Setelah mereka beristirahat sejenak dan berbincang-bincang keduanya segera berlalu untuk meneruskan perjalanan. Mereka ingin mencari pondok Ki Baroto yang ada dibalik bukit. Mereka melewati semak-semak belukar yang banyak tumbuh memenuhi lembah bukit.
“Hati-hati Tei, semak-semak ini terlalu banyak jadi kita harus pelan-pelan. Siapa tahu masih ada lumpur hidup disekitar semak-semak ini. Kita bisa terjebak lagi.”
“Ya Joko, mudah-mudahan tak ada lagi lumpur hidup disekitar sini. Tapi ada kau Joko, aku bisa tenang sekarang. Sudah jadi apa aku jika kau tak menolongku malam itu? Bisa-bisa aku sekarang mendekam dalam penjara Blancak Nyilu.”
Mereka berdua pun terus berjalan menyusuri semak-semak belukar, kini mereka serasa bukan majikan dan anak buah lagi, namun mereka serasa sejoli yang lagi asyik membawa perasaan masing-masing yang belum sempat terucapkan meski benih-benih rasa purba mulai tumbuh subur diantara relung hati yang terdalam, dan angin seakan-akan mulai menggoda dan hadir menjelma menjadi sukma yang lembut membelai wajah mereka berdua.
Ah, angin kabarkan sesuatu padanya,
Rindu dan cinta mulai menggoda,
Hati dan pikiran tak kan tenang jadinya,
Sebelum terketuk hatinya untuk mengucapkan kata suci,
Yaitu cinta abadi, selamanya.
Biarkan bintang gemintang terus bersinar,
Biarkan rembulan terus berjalan,
Dan biarkan bumi terus berputar,
Cinta tetaplah cinta,
Tak kan bisa dipungkiri,
Meski menunggu 1000 tahun lamanya.
“Ssssstttttt...kayaknya ada suara bergerak-gerak dibalik semak-semak itu.”
“Aku juga dengar.”
“Tenang tak usah bergerak. Daerah seperti ini memang sangat rawan dan berbahaya. Ada banyak hewan-hewan buas yang siap mengincar kita. Berhati-hatilah dan selalu waspada.”
Tak seberapa lama, semak-semak semakin bergerak-gerak dan semakin mendekat, mendekat, mendekat dan, seekor babi hutan berjalan setengah berlari sambil menjulur-julurkan hidungnya, hok-hok-hok, suaranya.

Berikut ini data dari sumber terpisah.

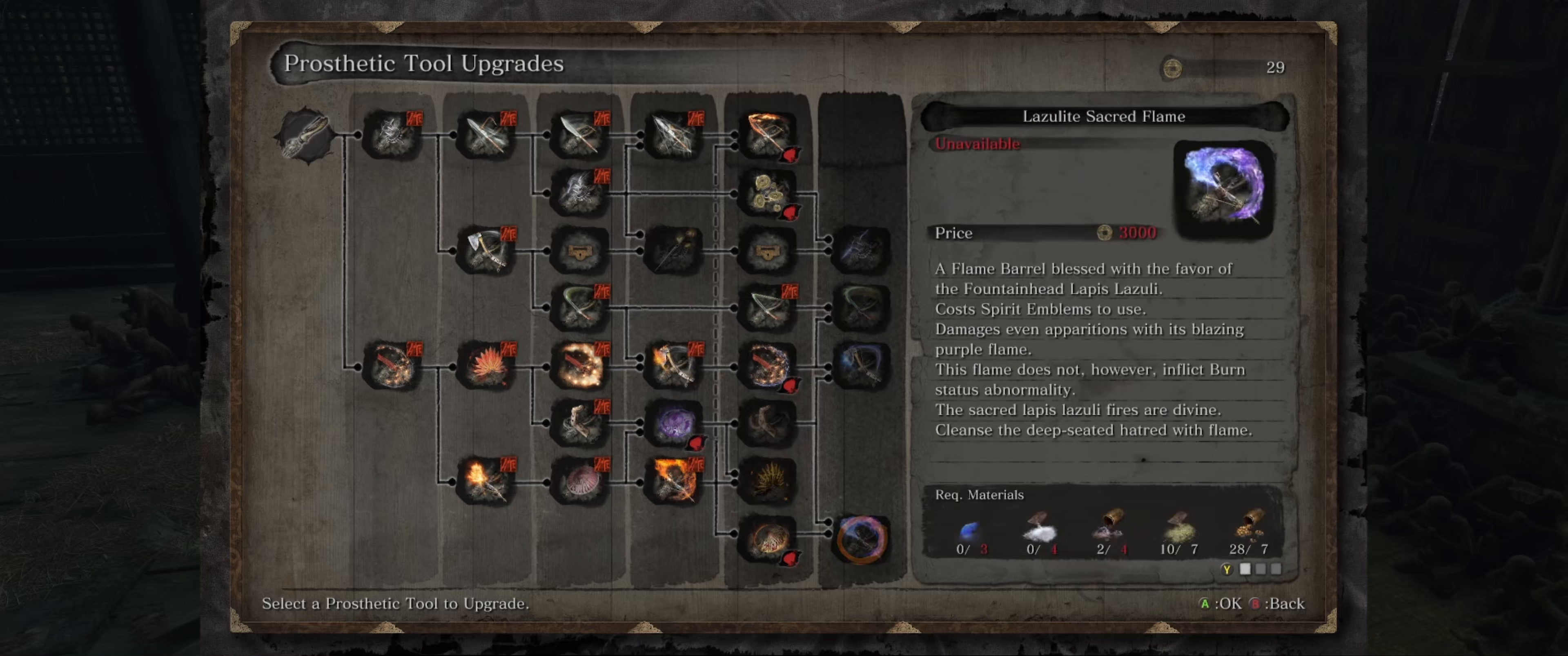
{"buttons": [], "left_stick": "center", "right_stick": "center", "events": []}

“Ah bikin kaget saja kau, cepat pergi sana. Sebelum kucing hutan memangsamu, babi hutan.”
Dan baru saja mereka akan melangkah lagi, tiba-tiba dari arah yang berlawanan dengan arah babi hutan keluarlah bayangan hitam dan bercadar menyerang Joko, gerakannya secepat kilat dan lincah, Joko terhuyung-huyung kelabakan. Dengan kuda-kuda yang sedikit terlambat tendangan kaki kanan mengenai perut Joko, tubuhnya terpental tiga meter ke belakang, dan terjatuh.

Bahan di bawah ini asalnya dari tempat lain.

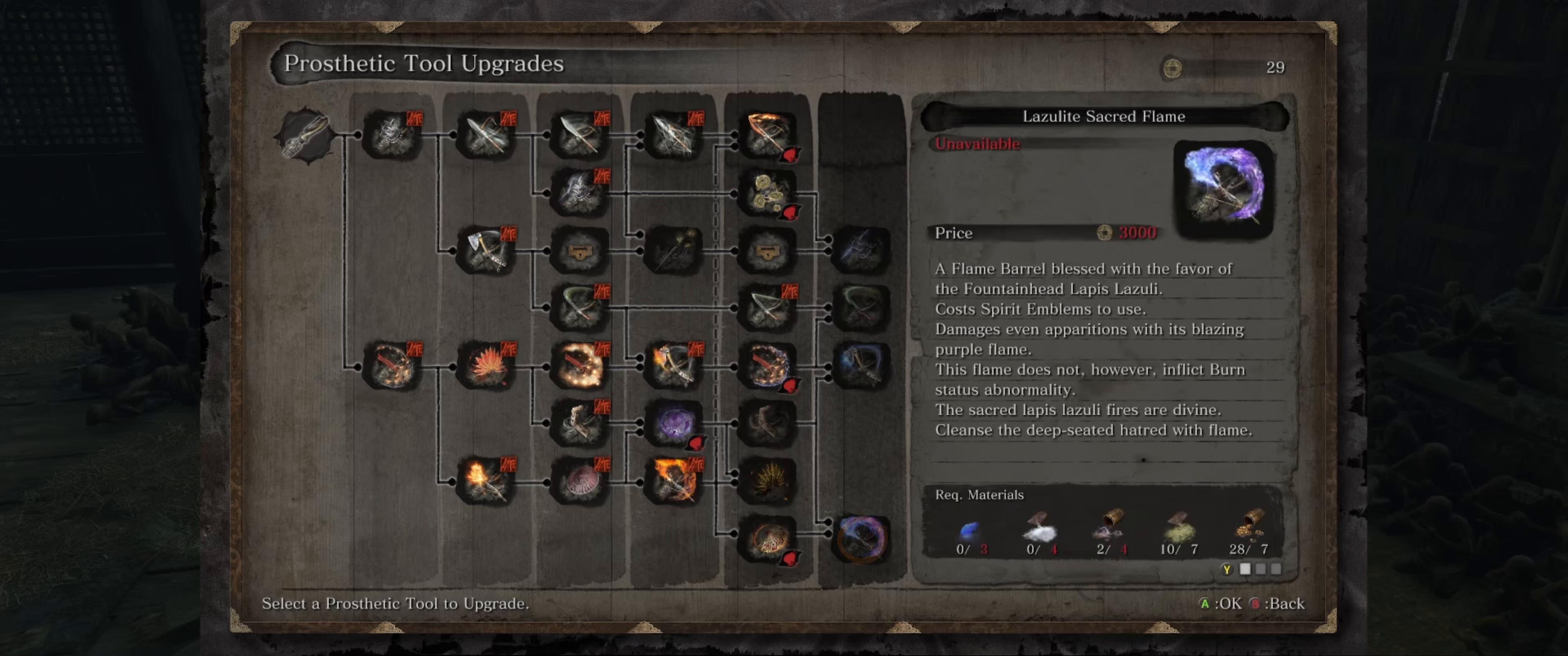
{"buttons": [], "left_stick": "center", "right_stick": "center", "events": []}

“Siapa kau? Kenapa tiba-tiba kau menyerangku?” Bicara Joko sambil memegangi perutnya yang masih bisa diatasi. Tak ada balasan secepat kilat ia menyerang lagi Joko yang sudah mempersiapkan tubuhnya. Keduanya pun bertempur dengan gesit dan lincah, gerakan Joko selalu terbaca oleh musuhnya sedangkan musuhnya hanya bertahan dengan gesit dan lincah. Bah Tei semakin was-was melihat Joko yang semakin terjepit. Gerakan tubuh manusia bercadar semakin diatas angin, lalu keluarlah dari mulutnya, “keluarkan jurusmu anak muda, jurus Cermin Tatakan Diri,” sontak kagetlah Joko Kelono yang hampir jurus-jurus andalannya dapat dibaca.
“Siapa kisanak ini?” tanya Joko penasaran. “Tak penting siapa aku, hai murid Ki Batoto.” Jawabnya . “Baiklah, terimalah ini, ajian Cermin Tatakan Diri.” Sontak tubuh Joko meloncat tingi-tinggi ke udara dan siap mengarahkan ajiannya yang terkenal itu pada musushnya. “Tunggu! Hentikan!” teriak manusia bercadar yang kemudian membuka cadarnya secara perlahan-lahan.
“Masih ingat siapa aku Joko?”
“Ampun Ki Baroto.”
“Syukurlah kau masih mengenaliku Joko, jika tidak, bisa dipastikan tubuh tuaku ini akan hancur berkeping-keping seperti cermin pecah terkena ajianmu yang dahsyat itu.”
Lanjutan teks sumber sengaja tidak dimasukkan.